All law enforcement requests should be directed to compliance@xex.to and must include a valid legal basis for the request, the identity and authority of the requesting party, and a clear description of the information or action sought.

14.2 Voluntary Disclosure

In addition to responding to compulsory legal process, XEX may voluntarily disclose information to law enforcement or regulatory authorities where XEX reasonably believes that such disclosure is necessary to prevent or detect serious crime, protect the safety of any individual, or protect the integrity of the financial system. Voluntary disclosures are made at the sole discretion of the CCO in consultation with legal counsel.

14.3 Asset Freezing Capabilities

XEX maintains the technical and operational capability to immediately freeze, block, or restrict access to any customer account or specific assets upon:

• Receipt of a valid freezing order, restraining order, or equivalent legal instrument from a court or regulatory authority
• Identification of assets belonging to or associated with a sanctioned person or entity
• Detection of assets reasonably believed to be the proceeds of crime or connected to terrorist financing
• Request from a law enforcement agency with appropriate legal authority, pending issuance of a formal order

Frozen assets shall remain frozen until XEX receives a valid release order from the relevant authority or is otherwise satisfied, in consultation with legal counsel, that release is legally permissible. Customers whose assets have been frozen will be notified to the extent permitted by applicable law and the terms of the relevant order.
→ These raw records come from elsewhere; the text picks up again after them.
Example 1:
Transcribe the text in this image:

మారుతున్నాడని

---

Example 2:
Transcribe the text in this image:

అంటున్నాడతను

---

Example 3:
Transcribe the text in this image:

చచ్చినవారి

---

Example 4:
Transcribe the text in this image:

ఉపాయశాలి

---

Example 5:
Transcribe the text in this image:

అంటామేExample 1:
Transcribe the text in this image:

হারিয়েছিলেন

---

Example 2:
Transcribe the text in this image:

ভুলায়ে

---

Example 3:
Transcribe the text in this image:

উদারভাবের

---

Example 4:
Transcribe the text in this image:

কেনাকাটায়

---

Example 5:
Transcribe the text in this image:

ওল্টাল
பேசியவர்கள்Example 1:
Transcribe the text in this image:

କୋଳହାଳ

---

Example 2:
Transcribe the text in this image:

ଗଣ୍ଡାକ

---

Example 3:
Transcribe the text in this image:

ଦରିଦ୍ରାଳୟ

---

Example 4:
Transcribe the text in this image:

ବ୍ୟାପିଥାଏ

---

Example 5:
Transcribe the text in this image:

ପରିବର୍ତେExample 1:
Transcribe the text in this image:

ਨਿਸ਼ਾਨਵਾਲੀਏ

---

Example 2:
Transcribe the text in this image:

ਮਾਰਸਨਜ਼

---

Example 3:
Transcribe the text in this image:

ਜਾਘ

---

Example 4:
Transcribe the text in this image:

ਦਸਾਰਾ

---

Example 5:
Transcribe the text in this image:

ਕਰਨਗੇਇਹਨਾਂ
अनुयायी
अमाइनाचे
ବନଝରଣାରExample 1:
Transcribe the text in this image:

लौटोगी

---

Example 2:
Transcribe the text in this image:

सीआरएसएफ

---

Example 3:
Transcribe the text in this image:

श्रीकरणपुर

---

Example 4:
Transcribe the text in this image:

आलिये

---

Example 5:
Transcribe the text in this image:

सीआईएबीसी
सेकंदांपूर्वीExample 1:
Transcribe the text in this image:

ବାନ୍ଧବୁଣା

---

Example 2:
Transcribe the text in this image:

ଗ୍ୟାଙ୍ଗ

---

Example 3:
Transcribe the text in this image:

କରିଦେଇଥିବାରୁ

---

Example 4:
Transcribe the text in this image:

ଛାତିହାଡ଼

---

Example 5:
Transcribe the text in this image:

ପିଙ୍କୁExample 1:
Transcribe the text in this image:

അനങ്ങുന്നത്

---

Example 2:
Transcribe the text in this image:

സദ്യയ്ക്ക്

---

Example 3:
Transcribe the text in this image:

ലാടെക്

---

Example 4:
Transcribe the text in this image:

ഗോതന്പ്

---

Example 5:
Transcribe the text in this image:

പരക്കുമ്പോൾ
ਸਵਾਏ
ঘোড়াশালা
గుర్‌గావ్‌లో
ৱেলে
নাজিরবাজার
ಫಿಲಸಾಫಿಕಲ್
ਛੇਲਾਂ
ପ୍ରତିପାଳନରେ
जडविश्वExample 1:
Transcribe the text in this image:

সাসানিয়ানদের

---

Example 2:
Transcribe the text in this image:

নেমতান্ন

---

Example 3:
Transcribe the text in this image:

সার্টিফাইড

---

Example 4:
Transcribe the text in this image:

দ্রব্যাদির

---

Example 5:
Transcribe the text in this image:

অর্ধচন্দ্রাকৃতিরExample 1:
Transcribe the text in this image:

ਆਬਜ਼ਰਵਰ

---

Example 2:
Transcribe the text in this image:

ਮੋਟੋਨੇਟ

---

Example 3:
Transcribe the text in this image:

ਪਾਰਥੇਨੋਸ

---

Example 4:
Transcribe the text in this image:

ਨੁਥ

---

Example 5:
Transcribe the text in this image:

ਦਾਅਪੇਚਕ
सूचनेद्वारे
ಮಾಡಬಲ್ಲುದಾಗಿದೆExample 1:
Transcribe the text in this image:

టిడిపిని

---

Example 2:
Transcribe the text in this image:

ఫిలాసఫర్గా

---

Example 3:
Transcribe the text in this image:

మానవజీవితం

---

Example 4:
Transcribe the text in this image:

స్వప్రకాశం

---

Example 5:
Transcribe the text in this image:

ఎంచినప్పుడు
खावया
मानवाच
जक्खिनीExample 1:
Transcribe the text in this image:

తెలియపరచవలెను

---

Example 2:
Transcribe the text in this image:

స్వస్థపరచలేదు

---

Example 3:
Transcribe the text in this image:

XEX shall bear no liability to any customer for any losses, damages, or expenses arising from or in connection with the freezing, blocking, or restriction of assets or account access pursuant to this Section or any applicable law, regulation, or legal process.

Contact Information

If you have any questions regarding this AML/KYC Policy or XEX's compliance program, please contact our Compliance team at compliance@xex.to.

XEX reserves the right to amend, modify, or replace this Policy at any time, in its sole discretion, without prior notice. Your continued use of the Platform following any such changes constitutes your acceptance of the revised Policy. It is your responsibility to review this Policy periodically for updates.